• EXERCISE DESCRIPTION:
Rewrite the entries below with every "chart" swapped for "graph", changing nothing else, and leave the pictures out of your answer.

━━━━━ DATA FOR REVIEW

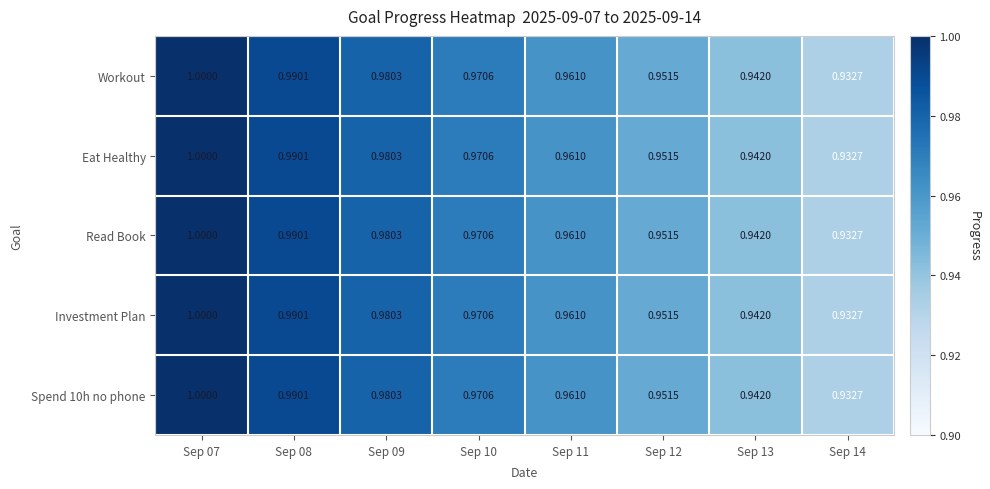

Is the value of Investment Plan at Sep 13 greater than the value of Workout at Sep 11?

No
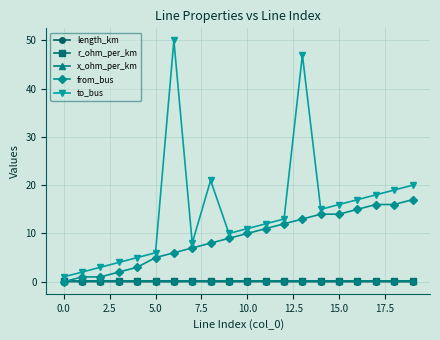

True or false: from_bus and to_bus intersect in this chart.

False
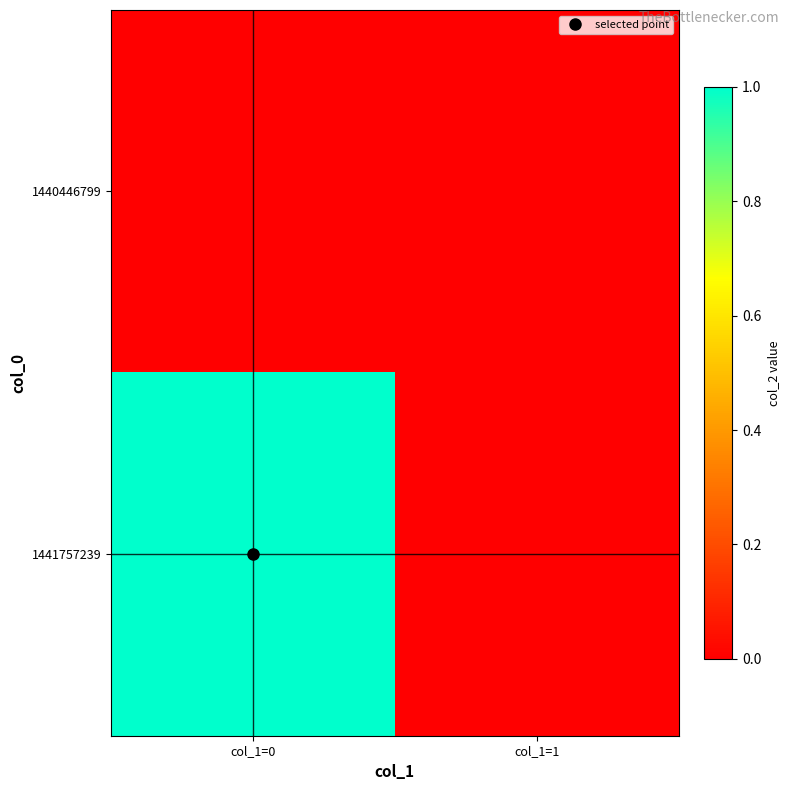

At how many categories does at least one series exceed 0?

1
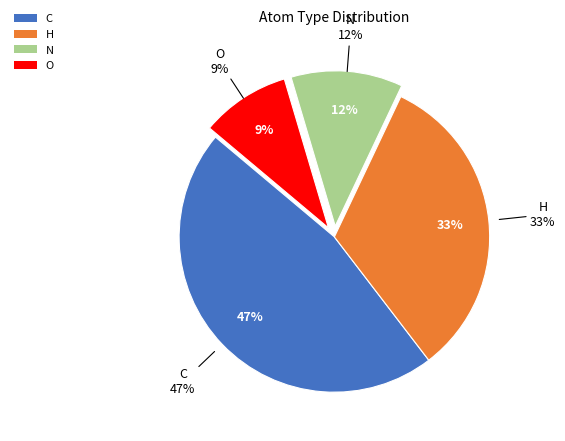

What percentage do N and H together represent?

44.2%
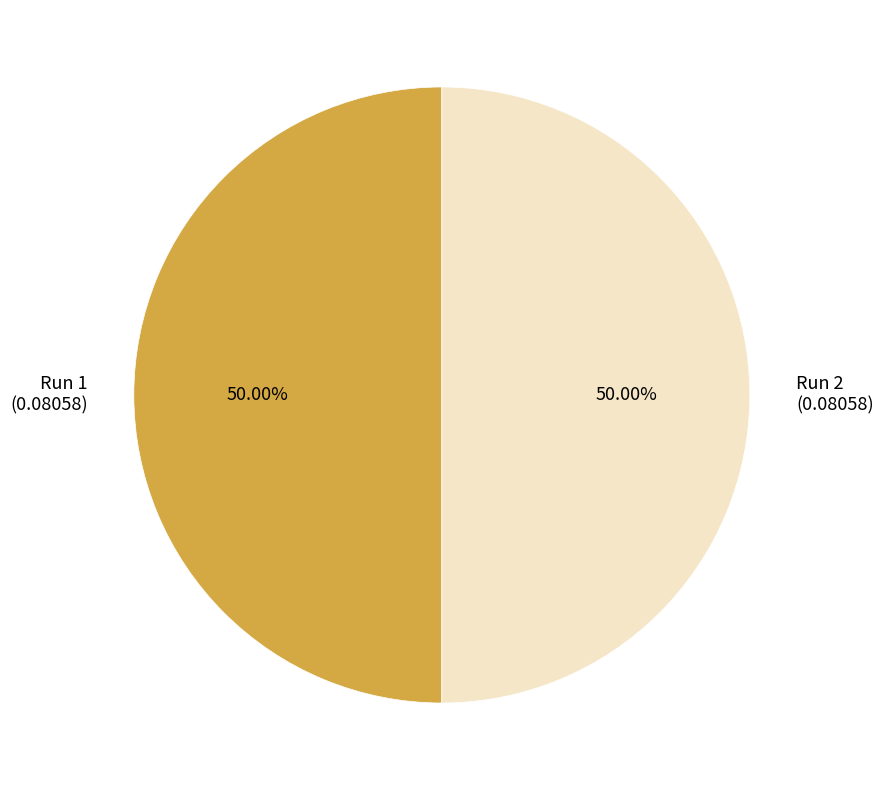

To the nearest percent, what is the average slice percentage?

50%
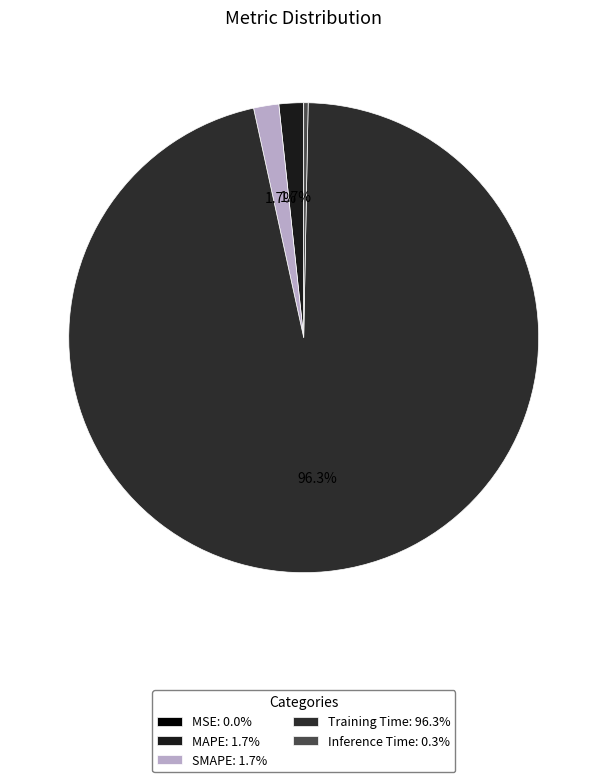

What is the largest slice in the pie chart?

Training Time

━━━━━━━━━━

• YOUR SOLUTION:
Is the value of Investment Plan at Sep 13 greater than the value of Workout at Sep 11?

No

True or false: from_bus and to_bus intersect in this graph.

False

At how many categories does at least one series exceed 0?

1

What percentage do N and H together represent?

44.2%

To the nearest percent, what is the average slice percentage?

50%

What is the largest slice in the pie graph?

Training Time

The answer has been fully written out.